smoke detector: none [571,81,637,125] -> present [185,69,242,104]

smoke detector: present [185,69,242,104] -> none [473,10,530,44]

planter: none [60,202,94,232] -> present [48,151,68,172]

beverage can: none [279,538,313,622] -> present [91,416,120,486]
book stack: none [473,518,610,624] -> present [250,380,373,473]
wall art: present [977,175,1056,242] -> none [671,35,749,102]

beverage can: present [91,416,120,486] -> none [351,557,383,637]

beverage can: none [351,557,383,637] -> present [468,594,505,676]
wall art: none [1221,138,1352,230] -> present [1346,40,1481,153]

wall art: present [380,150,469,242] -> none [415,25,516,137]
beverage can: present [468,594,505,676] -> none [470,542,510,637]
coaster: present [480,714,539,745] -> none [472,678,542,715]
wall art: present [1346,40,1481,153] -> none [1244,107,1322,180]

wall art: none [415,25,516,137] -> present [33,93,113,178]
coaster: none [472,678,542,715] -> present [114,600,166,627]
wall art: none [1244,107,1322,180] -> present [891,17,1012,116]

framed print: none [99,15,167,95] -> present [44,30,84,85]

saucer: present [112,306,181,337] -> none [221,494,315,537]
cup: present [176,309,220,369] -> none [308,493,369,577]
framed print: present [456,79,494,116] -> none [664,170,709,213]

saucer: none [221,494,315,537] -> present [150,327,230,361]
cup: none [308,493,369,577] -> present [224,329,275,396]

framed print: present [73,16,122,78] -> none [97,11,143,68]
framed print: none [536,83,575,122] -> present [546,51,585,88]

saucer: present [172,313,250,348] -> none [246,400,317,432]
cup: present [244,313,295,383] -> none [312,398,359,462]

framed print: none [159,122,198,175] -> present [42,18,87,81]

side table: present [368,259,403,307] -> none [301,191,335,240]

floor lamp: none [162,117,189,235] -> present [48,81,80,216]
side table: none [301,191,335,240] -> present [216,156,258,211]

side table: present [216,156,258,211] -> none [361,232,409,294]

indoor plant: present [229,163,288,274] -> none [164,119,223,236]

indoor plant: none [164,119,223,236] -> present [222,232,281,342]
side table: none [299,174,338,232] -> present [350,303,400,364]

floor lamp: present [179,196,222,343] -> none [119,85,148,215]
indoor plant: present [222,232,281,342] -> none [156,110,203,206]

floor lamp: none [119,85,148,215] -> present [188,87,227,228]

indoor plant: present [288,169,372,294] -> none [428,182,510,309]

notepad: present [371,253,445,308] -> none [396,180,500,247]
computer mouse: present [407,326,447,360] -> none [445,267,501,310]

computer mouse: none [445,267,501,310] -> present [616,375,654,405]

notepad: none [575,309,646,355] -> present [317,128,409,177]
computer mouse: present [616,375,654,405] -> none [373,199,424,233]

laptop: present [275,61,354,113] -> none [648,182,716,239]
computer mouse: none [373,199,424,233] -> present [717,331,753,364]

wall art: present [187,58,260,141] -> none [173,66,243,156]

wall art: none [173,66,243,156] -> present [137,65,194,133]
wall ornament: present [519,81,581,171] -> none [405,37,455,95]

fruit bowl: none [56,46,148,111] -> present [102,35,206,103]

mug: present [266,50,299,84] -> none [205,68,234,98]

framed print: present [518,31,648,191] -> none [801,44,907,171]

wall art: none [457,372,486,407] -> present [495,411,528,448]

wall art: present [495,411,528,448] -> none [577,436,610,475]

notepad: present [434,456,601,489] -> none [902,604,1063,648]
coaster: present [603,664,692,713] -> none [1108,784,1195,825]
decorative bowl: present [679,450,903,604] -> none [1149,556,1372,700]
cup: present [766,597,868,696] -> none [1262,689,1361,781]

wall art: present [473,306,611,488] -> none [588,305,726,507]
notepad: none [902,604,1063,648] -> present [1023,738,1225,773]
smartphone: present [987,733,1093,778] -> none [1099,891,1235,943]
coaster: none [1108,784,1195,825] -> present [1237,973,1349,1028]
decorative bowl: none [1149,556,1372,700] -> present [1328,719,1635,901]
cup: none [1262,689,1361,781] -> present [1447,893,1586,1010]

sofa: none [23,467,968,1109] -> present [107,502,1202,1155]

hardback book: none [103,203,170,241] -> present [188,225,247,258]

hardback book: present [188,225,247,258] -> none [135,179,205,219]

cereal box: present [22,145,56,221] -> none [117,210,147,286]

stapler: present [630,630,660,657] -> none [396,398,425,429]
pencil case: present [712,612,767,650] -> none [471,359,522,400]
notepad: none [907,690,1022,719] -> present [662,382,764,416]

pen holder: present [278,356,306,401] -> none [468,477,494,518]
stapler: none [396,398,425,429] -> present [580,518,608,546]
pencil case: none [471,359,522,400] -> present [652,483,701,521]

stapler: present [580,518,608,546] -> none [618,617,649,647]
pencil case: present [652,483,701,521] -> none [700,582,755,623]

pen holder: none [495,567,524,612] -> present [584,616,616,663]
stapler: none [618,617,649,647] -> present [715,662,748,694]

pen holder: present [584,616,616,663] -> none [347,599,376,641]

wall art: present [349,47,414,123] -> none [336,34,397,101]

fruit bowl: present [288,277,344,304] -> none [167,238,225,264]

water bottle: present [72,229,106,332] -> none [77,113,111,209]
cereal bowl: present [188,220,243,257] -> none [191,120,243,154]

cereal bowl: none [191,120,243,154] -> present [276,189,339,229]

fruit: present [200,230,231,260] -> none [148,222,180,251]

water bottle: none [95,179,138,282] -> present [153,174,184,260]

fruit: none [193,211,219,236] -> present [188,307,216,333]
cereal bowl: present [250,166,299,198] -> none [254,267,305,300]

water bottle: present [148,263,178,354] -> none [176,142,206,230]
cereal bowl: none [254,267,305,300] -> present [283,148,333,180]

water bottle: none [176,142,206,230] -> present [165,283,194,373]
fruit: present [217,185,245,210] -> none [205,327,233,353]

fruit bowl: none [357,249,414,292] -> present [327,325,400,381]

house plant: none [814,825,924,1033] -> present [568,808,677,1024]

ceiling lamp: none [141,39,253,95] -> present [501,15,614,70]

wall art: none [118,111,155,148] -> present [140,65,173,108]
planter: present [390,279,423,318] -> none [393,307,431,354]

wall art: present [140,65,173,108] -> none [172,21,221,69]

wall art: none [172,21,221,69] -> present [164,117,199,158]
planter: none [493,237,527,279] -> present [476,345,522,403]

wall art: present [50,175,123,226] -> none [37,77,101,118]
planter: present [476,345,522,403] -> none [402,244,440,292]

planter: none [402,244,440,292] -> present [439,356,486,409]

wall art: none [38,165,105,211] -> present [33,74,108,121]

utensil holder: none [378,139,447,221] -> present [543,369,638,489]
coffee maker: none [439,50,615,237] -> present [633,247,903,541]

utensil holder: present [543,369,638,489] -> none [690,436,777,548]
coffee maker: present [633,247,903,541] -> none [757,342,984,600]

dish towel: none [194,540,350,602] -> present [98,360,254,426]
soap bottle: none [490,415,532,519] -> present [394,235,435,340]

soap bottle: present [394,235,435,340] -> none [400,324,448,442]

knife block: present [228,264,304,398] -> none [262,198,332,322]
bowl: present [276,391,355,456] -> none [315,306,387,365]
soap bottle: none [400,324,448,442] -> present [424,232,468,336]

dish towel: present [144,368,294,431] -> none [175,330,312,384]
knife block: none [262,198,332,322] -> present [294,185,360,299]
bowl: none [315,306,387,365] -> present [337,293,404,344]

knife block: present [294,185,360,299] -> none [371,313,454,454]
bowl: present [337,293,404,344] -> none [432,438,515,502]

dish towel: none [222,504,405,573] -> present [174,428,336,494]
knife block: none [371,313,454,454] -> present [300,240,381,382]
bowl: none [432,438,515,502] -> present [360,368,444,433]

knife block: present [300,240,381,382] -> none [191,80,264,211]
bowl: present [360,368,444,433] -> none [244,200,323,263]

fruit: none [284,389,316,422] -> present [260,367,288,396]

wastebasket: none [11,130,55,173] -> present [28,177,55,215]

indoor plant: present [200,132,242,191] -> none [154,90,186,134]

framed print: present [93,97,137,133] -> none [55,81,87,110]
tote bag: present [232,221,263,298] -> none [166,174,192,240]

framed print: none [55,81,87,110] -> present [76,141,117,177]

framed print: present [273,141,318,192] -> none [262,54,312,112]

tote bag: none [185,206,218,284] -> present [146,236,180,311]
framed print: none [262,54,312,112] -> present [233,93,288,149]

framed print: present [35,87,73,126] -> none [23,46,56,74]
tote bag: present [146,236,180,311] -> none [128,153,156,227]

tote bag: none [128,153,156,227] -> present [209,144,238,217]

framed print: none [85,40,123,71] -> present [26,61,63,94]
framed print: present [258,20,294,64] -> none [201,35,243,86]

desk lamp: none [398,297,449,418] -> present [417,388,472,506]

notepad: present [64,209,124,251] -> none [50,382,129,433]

★ ★ ★ ★

*PROBLEM DETAILS*
Every line in the entries above that has the word "coaster" should be identified and copied.

*SOLUTION*
coaster: present [480,714,539,745] -> none [472,678,542,715]
coaster: none [472,678,542,715] -> present [114,600,166,627]
coaster: present [603,664,692,713] -> none [1108,784,1195,825]
coaster: none [1108,784,1195,825] -> present [1237,973,1349,1028]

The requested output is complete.